Procalcitonin-guided care in sepsis shows no difference in early antibiotic initiation but lower 28-day mortality
This was a phase 3, open-label, randomised controlled trial conducted in 20 hospital emergency departments within 17 National Health Service Trusts or Health Boards across England and Wales. The population consisted of patients aged 16 years and older with suspected sepsis. A total of 7667 patients were randomly assigned, with 3836 to usual care and 3831 to procalcitonin-guided care; the primary analysis included 5453 patients (2715 usual care, 2738 procalcitonin-guided care).
The intervention was procalcitonin-guided care, which involved rapid procalcitonin testing combined with National Early Warning Score 2 assessment using a guidance-only algorithm. The comparator was usual care based on NEWS2. Clinicians were free to use, ignore, or deviate from the algorithm.
The primary outcomes were intravenous antibiotic initiation at 3 hours (tested for superiority) and 28-day mortality (tested for non-inferiority). For antibiotic initiation at 3 hours, there was no difference between groups.

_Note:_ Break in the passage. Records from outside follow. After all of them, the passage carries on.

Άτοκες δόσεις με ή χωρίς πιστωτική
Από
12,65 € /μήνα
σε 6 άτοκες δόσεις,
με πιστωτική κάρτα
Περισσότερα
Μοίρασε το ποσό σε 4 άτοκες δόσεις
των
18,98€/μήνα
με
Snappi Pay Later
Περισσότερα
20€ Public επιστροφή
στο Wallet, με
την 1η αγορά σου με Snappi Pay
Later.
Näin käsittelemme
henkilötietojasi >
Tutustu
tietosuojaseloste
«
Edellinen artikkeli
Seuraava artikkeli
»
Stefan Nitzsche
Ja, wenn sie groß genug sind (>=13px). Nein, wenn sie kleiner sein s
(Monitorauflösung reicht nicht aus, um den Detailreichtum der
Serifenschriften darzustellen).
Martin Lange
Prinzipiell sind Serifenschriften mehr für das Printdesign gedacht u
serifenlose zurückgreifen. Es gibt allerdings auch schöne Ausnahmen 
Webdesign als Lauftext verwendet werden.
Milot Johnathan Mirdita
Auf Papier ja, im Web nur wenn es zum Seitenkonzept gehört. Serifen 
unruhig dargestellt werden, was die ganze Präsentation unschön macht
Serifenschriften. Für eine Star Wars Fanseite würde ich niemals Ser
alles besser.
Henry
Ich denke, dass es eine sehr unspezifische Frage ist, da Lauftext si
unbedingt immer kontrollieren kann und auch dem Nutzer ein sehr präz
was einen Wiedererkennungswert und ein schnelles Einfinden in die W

The absolute numbers were 1325 of 2738 (48.4%) in the procalcitonin-guided care group versus 1308 of 2715 (48.2%) in the usual care group. The adjusted risk difference was -0.08 percentage points, with a 95% CI of -2.58 to 2.42 and a p-value of 0.95.

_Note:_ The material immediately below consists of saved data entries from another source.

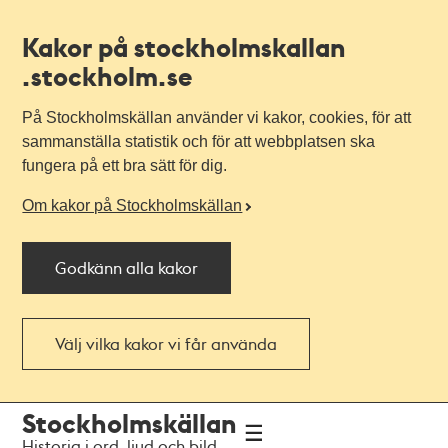
Kakor på stockholmskallan
.stockholm.se
På Stockholmskällan använder vi kakor, cookies, för att
sammanställa statistik och för att webbplatsen ska
fungera på ett bra sätt för dig.
Om kakor på Stockholmskällan
Godkänn alla kakor
Välj vilka kakor vi får använda
Till
Till
Stockholmskällan
navigationen
huvudinnehållet
Historia i ord, ljud och bild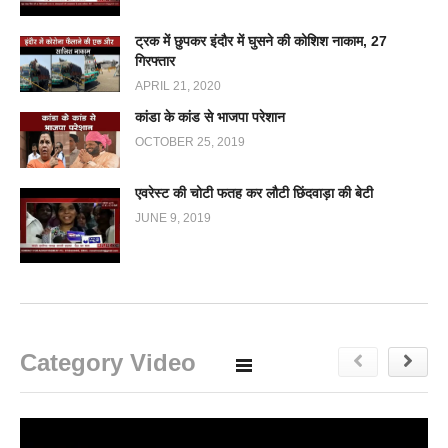
ट्रक में छुपकर इंदौर में घुसने की कोशिश नाकाम, 27
गिरफ्तार
APRIL 21, 2020
कांडा के कांड से भाजपा परेशान
OCTOBER 25, 2019
एवरेस्ट की चोटी फतह कर लौटी छिंदवाड़ा की बेटी
JUNE 9, 2019
Category Video
a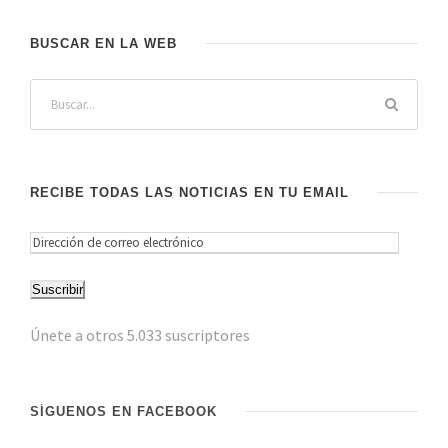
BUSCAR EN LA WEB
RECIBE TODAS LAS NOTICIAS EN TU EMAIL
D
i
Suscribir
r
e
Únete a otros 5.033 suscriptores
c
c
i
SÍGUENOS EN FACEBOOK
ó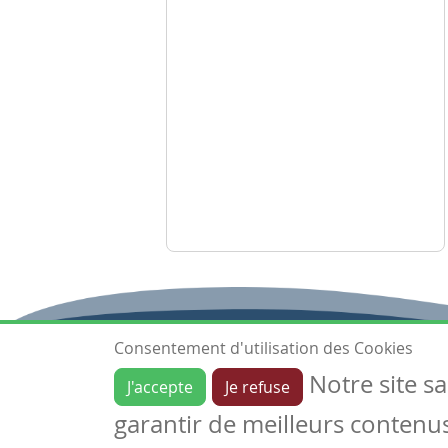
Consentement d'utilisation des Cookies
Notre site s
J'accepte
Je refuse
Ressources
garantir de meilleurs contenus 
Les ressources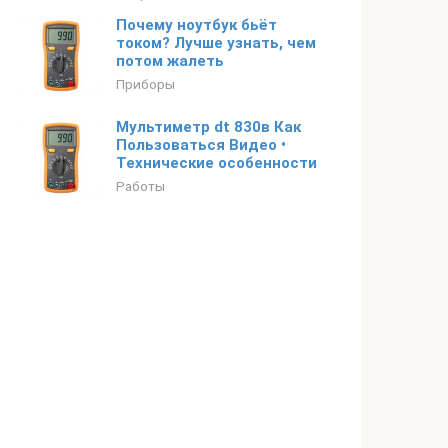
Почему ноутбук бьёт
током? Лучше узнать, чем
потом жалеть
Приборы
Мультиметр dt 830в Как
Пользоваться Видео •
Технические особенности
Работы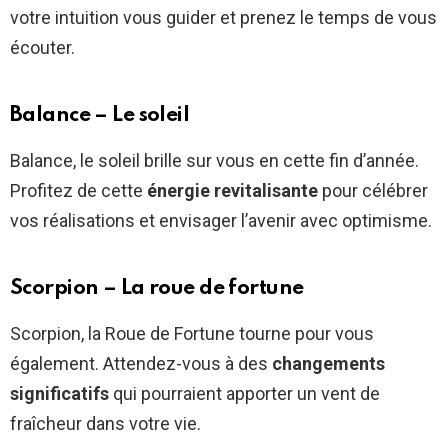
votre intuition vous guider et prenez le temps de vous
écouter.
Balance – Le soleil
Balance, le soleil brille sur vous en cette fin d’année.
Profitez de cette
énergie revitalisante
pour célébrer
vos réalisations et envisager l’avenir avec optimisme.
Scorpion – La roue de fortune
Scorpion, la Roue de Fortune tourne pour vous
également. Attendez-vous à des
changements
significatifs
qui pourraient apporter un vent de
fraîcheur dans votre vie.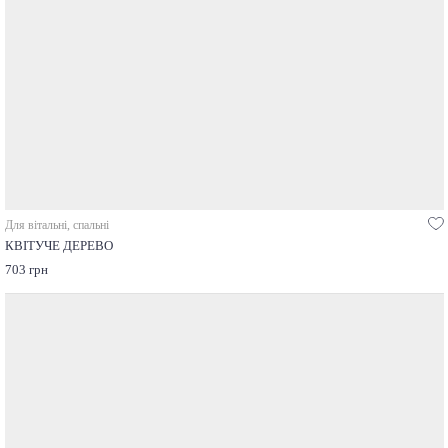
Для вітальні, спальні
КВІТУЧЕ ДЕРЕВО
703 грн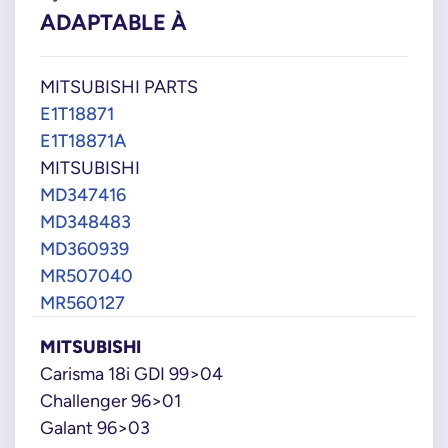
ADAPTABLE À
MITSUBISHI PARTS
E1T18871
E1T18871A
MITSUBISHI
MD347416
MD348483
MD360939
MR507040
MR560127
MITSUBISHI
Carisma 18i GDI 99>04
Challenger 96>01
Galant 96>03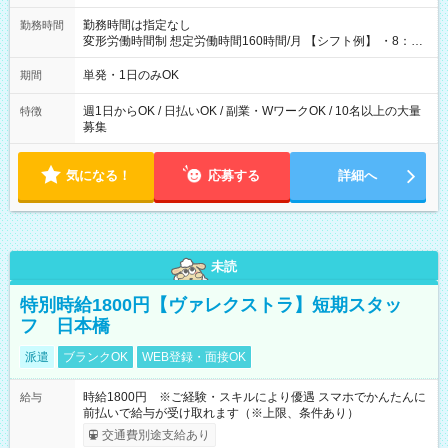
勤務時間は指定なし
勤務時間
変形労働時間制 想定労働時間160時間/月 【シフト例】 ・8：00
～21：00
単発・1日のみOK
期間
週1日からOK / 日払いOK / 副業・WワークOK / 10名以上の大量
特徴
募集
気になる！
応募する
詳細へ
未読
特別時給1800円【ヴァレクストラ】短期スタッ
フ 日本橋
派遣
ブランクOK
WEB登録・面接OK
時給1800円 ※ご経験・スキルにより優遇 スマホでかんたんに
給与
前払いで給与が受け取れます（※上限、条件あり）
交通費別途支給あり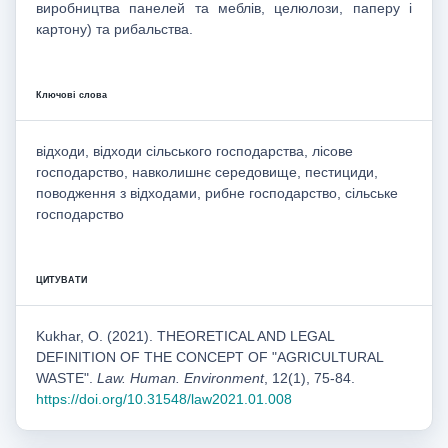
виробництва панелей та меблів, целюлози, паперу і
картону) та рибальства.
Ключові слова
відходи, відходи сільського господарства, лісове
господарство, навколишнє середовище, пестициди,
поводження з відходами, рибне господарство, сільське
господарство
ЦИТУВАТИ
Kukhar, O. (2021). THEORETICAL AND LEGAL
DEFINITION OF THE CONCEPT OF "AGRICULTURAL
WASTE".
Law. Human. Environment
, 12(1), 75-84.
https://doi.org/10.31548/law2021.01.008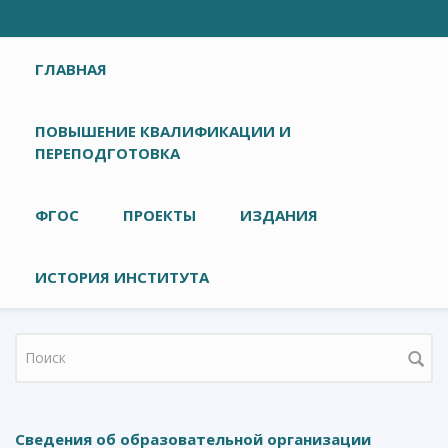
Главное меню
ГЛАВНАЯ
ПОВЫШЕНИЕ КВАЛИФИКАЦИИ И
ПЕРЕПОДГОТОВКА
ФГОС
ПРОЕКТЫ
ИЗДАНИЯ
ИСТОРИЯ ИНСТИТУТА
Форма поиска
Сведения об образовательной организации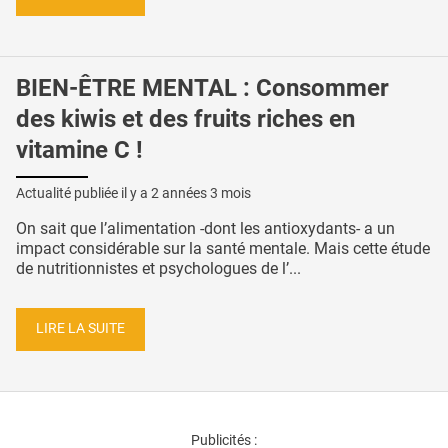
BIEN-ÊTRE MENTAL : Consommer
des kiwis et des fruits riches en
vitamine C !
Actualité publiée il y a
2 années 3 mois
On sait que l’alimentation -dont les antioxydants- a un
impact considérable sur la santé mentale. Mais cette étude
de nutritionnistes et psychologues de l’...
LIRE LA SUITE
Publicités :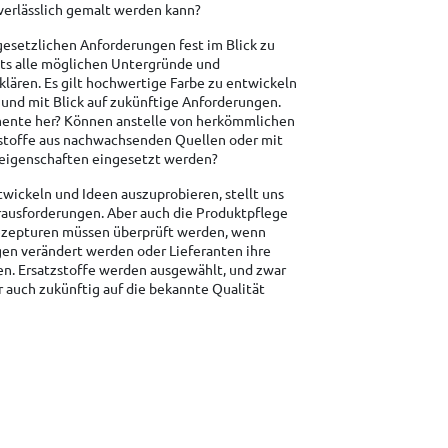
r verlässlich gemalt werden kann?
e gesetzlichen Anforderungen fest im Blick zu
ts alle möglichen Untergründe und
lären. Es gilt hochwertige Farbe zu entwickeln
 und mit Blick auf zukünftige Anforderungen.
nte her? Können anstelle von herkömmlichen
stoffe aus nachwachsenden Quellen oder mit
eigenschaften eingesetzt werden?
wickeln und Ideen auszuprobieren, stellt uns
ausforderungen. Aber auch die Produktpflege
Rezepturen müssen überprüft werden, wenn
en verändert werden oder Lieferanten ihre
en. Ersatzstoffe werden ausgewählt, und zwar
 auch zukünftig auf die bekannte Qualität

For 28-day mortality, the procalcitonin-guided care group had a lower rate. The absolute numbers were 372 of 2738 (13.6%) in the procalcitonin-guided care group versus 450 of 2715 (16.6%) in the usual care group. The adjusted risk difference was -3.12 percentage points, with a 90% CI of -4.68 to -1.57 and a p-value of 0.0009. Non-inferiority was concluded if the upper bound of the 90% CI was below a 2.5% margin on the risk difference scale; non-inferiority and superiority were met at the one-sided 5% level.
Safety findings included 180 adverse events recorded overall. One serious adverse event (<1%) of 2042 participants in the procalcitonin-guided care group was reported as probably or definitely attributable to the procalcitonin test. Discontinuations and overall tolerability were not reported.

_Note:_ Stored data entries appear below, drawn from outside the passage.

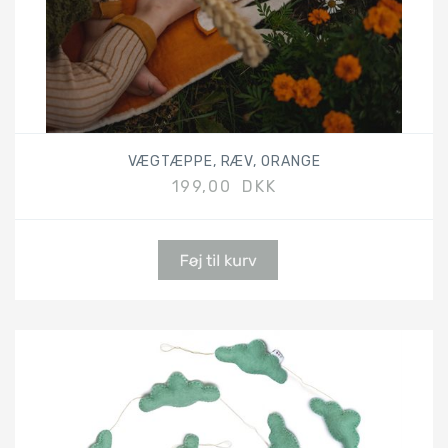
VÆGTÆPPE, RÆV, ORANGE
199,00 DKK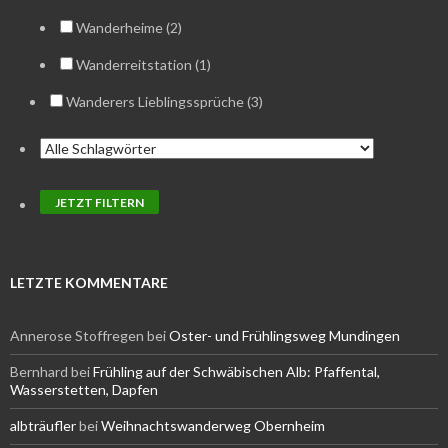
Wanderheime (2)
Wanderreitstation (1)
Wanderers Lieblingssprüche (3)
LETZTE KOMMENTARE
Annerose Stoffregen
bei
Oster- und Frühlingsweg Mundingen
Bernhard
bei
Frühling auf der Schwäbischen Alb: Pfaffental,
Wasserstetten, Dapfen
albträufler
bei
Weihnachtswanderweg Obernheim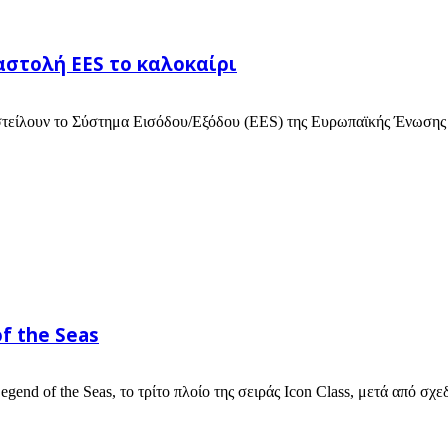
στολή EES το καλοκαίρι
στείλουν το Σύστημα Εισόδου/Εξόδου (EES) της Ευρωπαϊκής Ένωσης (
f the Seas
end of the Seas, το τρίτο πλοίο της σειράς Icon Class, μετά από σχε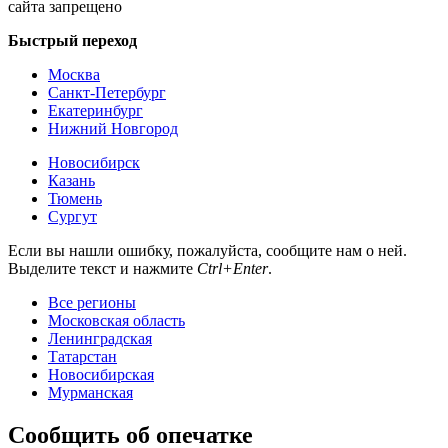
сайта запрещено
Быстрый переход
Москва
Санкт-Петербург
Екатеринбург
Нижний Новгород
Новосибирск
Казань
Тюмень
Сургут
Если вы нашли ошибку, пожалуйста, сообщите нам о ней.
Выделите текст и нажмите
Ctrl+Enter
.
Все регионы
Московская область
Ленинградская
Татарстан
Новосибирская
Мурманская
Сообщить об опечатке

These results compare to prior landmark studies in sepsis, which have often focused on antibiotic stewardship using biomarkers. The mortality benefit observed here was not explained by findings of planned subgroup, sensitivity, or secondary analyses, and improved mortality was not attributed to changes in antibiotic use.
Key methodological limitations include the open-label design, with participants, research staff, those assessing outcomes, and statisticians not masked to group assignment. Clinicians were free to deviate from the algorithm, which could introduce bias. The study was funded by the National Institute for Health and Care Research.
Clinically, making a procalcitonin-guided algorithm available in emergency departments did not change intravenous antibiotic initiation at 3 hours but was associated with a decrease in 28-day mortality. This suggests potential utility in mortality reduction, but the mechanism is unclear. Practice decisions should consider this finding as hypothesis-generating, pending further research.
Key questions remain unanswered, including why mortality decreased without a change in early antibiotic use, the generalizability to other settings, and the optimal implementation of the algorithm. Further research is needed to understand the finding of decreased mortality.